• _Records for this task_:
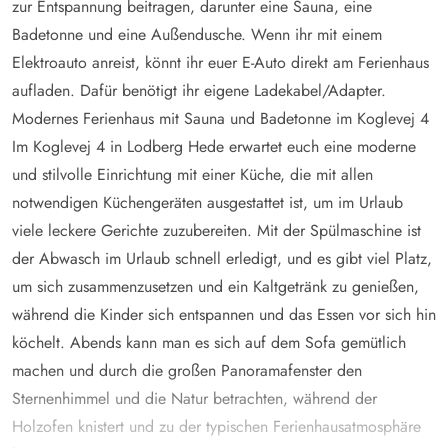
zur Entspannung beitragen, darunter eine Sauna, eine
Badetonne und eine Außendusche. Wenn ihr mit einem
Elektroauto anreist, könnt ihr euer E-Auto direkt am Ferienhaus
aufladen. Dafür benötigt ihr eigene Ladekabel/Adapter.
Modernes Ferienhaus mit Sauna und Badetonne im Koglevej 4
Im Koglevej 4 in Lodberg Hede erwartet euch eine moderne
und stilvolle Einrichtung mit einer Küche, die mit allen
notwendigen Küchengeräten ausgestattet ist, um im Urlaub
viele leckere Gerichte zuzubereiten. Mit der Spülmaschine ist
der Abwasch im Urlaub schnell erledigt, und es gibt viel Platz,
um sich zusammenzusetzen und ein Kaltgetränk zu genießen,
während die Kinder sich entspannen und das Essen vor sich hin
köchelt. Abends kann man es sich auf dem Sofa gemütlich
machen und durch die großen Panoramafenster den
Sternenhimmel und die Natur betrachten, während der
Holzofen knistert und zu der typischen Ferienhausatmosphäre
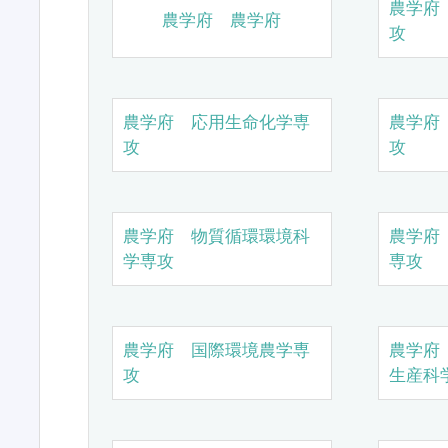
農学府
農学府 農学府
攻
農学府 応用生命化学専
農学府
攻
攻
農学府 物質循環環境科
農学府
学専攻
専攻
農学府 国際環境農学専
農学府
攻
生産科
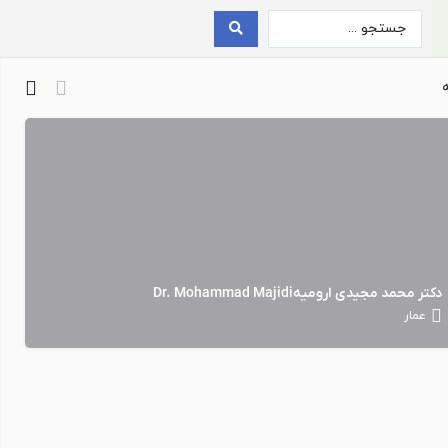
+
جستجو همزمان با حرکت روی نقشه
−
دکتر محمد مجیدی ارومیهDr. Mohammad Majidi
عمار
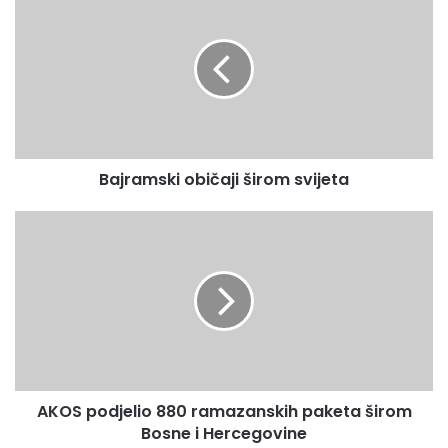
a
a
j
š
r
u
a
E
m
m
s
a
k
i
i
l
Bajramski običaji širom svijeta
o
a
b
d
i
A
r
č
K
e
a
O
s
j
S
u
i
p
š
o
i
d
r
j
o
e
AKOS podjelio 880 ramazanskih paketa širom
m
l
s
Bosne i Hercegovine
i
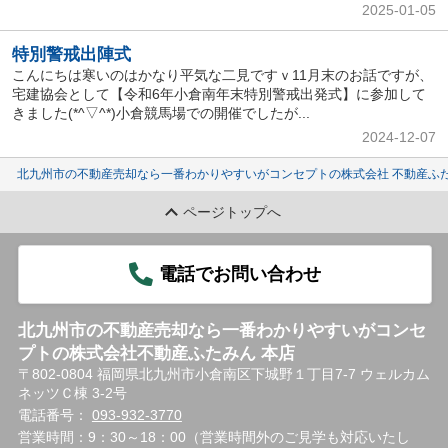
2025-01-05
特別警戒出陣式
こんにちは寒いのはかなり平気な二見ですｖ11月末のお話ですが、
宅建協会として【令和6年小倉南年末特別警戒出発式】に参加して
きました(*^▽^*)小倉競馬場での開催でしたが...
2024-12-07
北九州市の不動産売却なら一番わかりやすいがコンセプトの株式会社 不動産ふた
ページトップへ
電話でお問い合わせ
北九州市の不動産売却なら一番わかりやすいがコンセ
プトの株式会社不動産ふたみん 本店
〒802-0804 福岡県北九州市小倉南区下城野１丁目7-7 ウェルカム
ネッツＣ棟 3-2号
電話番号：
093-932-3770
営業時間：9：30～18：00（営業時間外のご見学も対応いたし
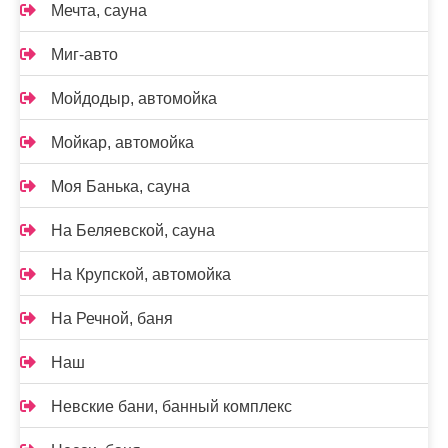
Мечта, сауна
Миг-авто
Мойдодыр, автомойка
Мойкар, автомойка
Моя Банька, сауна
На Беляевской, сауна
На Крупской, автомойка
На Речной, баня
Наш
Невские бани, банный комплекс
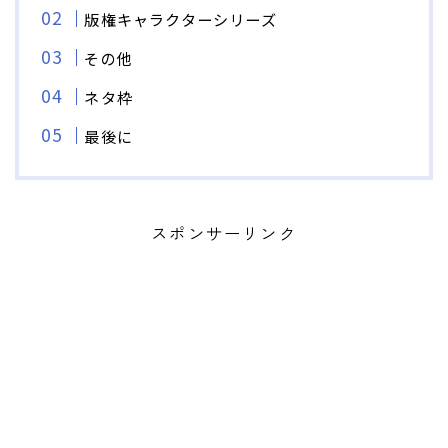
版権キャラクターシリーズ
その他
ネタ枠
最後に
スポンサーリンク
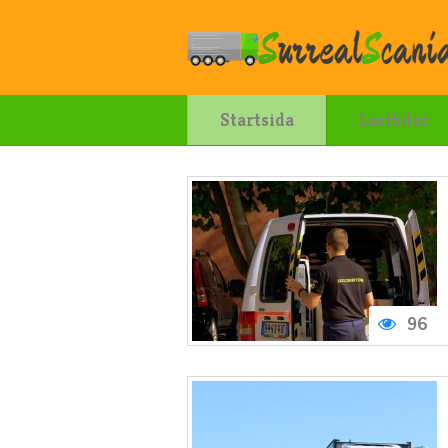
Startsida
Lastbilar
96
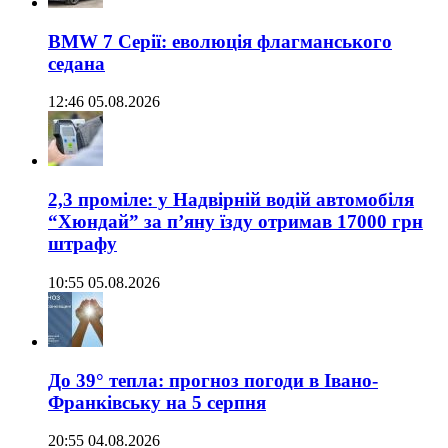
BMW 7 Серії: еволюція флагманського
седана
12:46 05.08.2026
2,3 проміле: у Надвірній водій автомобіля
“Хюндай” за п’яну їзду отримав 17000 грн
штрафу
10:55 05.08.2026
До 39° тепла: прогноз погоди в Івано-
Франківську на 5 серпня
20:55 04.08.2026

• _What you should do_:
Extract every text line above verbatim, in its original order and wording. Omit the pictures from the output.

• _Answer box_:
zur Entspannung beitragen, darunter eine Sauna, eine
Badetonne und eine Außendusche. Wenn ihr mit einem
Elektroauto anreist, könnt ihr euer E-Auto direkt am Ferienhaus
aufladen. Dafür benötigt ihr eigene Ladekabel/Adapter.
Modernes Ferienhaus mit Sauna und Badetonne im Koglevej 4
Im Koglevej 4 in Lodberg Hede erwartet euch eine moderne
und stilvolle Einrichtung mit einer Küche, die mit allen
notwendigen Küchengeräten ausgestattet ist, um im Urlaub
viele leckere Gerichte zuzubereiten. Mit der Spülmaschine ist
der Abwasch im Urlaub schnell erledigt, und es gibt viel Platz,
um sich zusammenzusetzen und ein Kaltgetränk zu genießen,
während die Kinder sich entspannen und das Essen vor sich hin
köchelt. Abends kann man es sich auf dem Sofa gemütlich
machen und durch die großen Panoramafenster den
Sternenhimmel und die Natur betrachten, während der
Holzofen knistert und zu der typischen Ferienhausatmosphäre
農学府
農学府 農学府
攻
農学府 応用生命化学専
農学府
攻
攻
農学府 物質循環環境科
農学府
学専攻
専攻
農学府 国際環境農学専
農学府
攻
生産科
+
جستجو همزمان با حرکت روی نقشه
−
دکتر محمد مجیدی ارومیهDr. Mohammad Majidi
عمار
a
a
j
š
r
u
a
E
m
m
s
a
k
i
i
l
Bajramski običaji širom svijeta
o
a
b
d
i
A
r
č
K
e
a
O
s
j
S
u
i
p
š
o
i
d
r
j
o
e
AKOS podjelio 880 ramazanskih paketa širom
m
l
s
Bosne i Hercegovine
i
2025-01-05
特別警戒出陣式
こんにちは寒いのはかなり平気な二見ですｖ11月末のお話ですが、
宅建協会として【令和6年小倉南年末特別警戒出発式】に参加して
きました(*^▽^*)小倉競馬場での開催でしたが...
2024-12-07
北九州市の不動産売却なら一番わかりやすいがコンセプトの株式会社 不動産ふた
ページトップへ
電話でお問い合わせ
北九州市の不動産売却なら一番わかりやすいがコンセ
プトの株式会社不動産ふたみん 本店
〒802-0804 福岡県北九州市小倉南区下城野１丁目7-7 ウェルカム
ネッツＣ棟 3-2号
電話番号：
093-932-3770
営業時間：9：30～18：00（営業時間外のご見学も対応いたし
Мечта, сауна
Миг-авто
Мойдодыр, автомойка
Мойкар, автомойка
Моя Банька, сауна
На Беляевской, сауна
На Крупской, автомойка
На Речной, баня
Наш
Невские бани, банный комплекс
版権キャラクターシリーズ
その他
ネタ枠
最後に
スポンサーリンク
Startsida
Lastbilar
96
BMW 7 Серії: еволюція флагманського
седана
12:46 05.08.2026
2,3 проміле: у Надвірній водій автомобіля
“Хюндай” за п’яну їзду отримав 17000 грн
штрафу
10:55 05.08.2026
До 39° тепла: прогноз погоди в Івано-
Франківську на 5 серпня
20:55 04.08.2026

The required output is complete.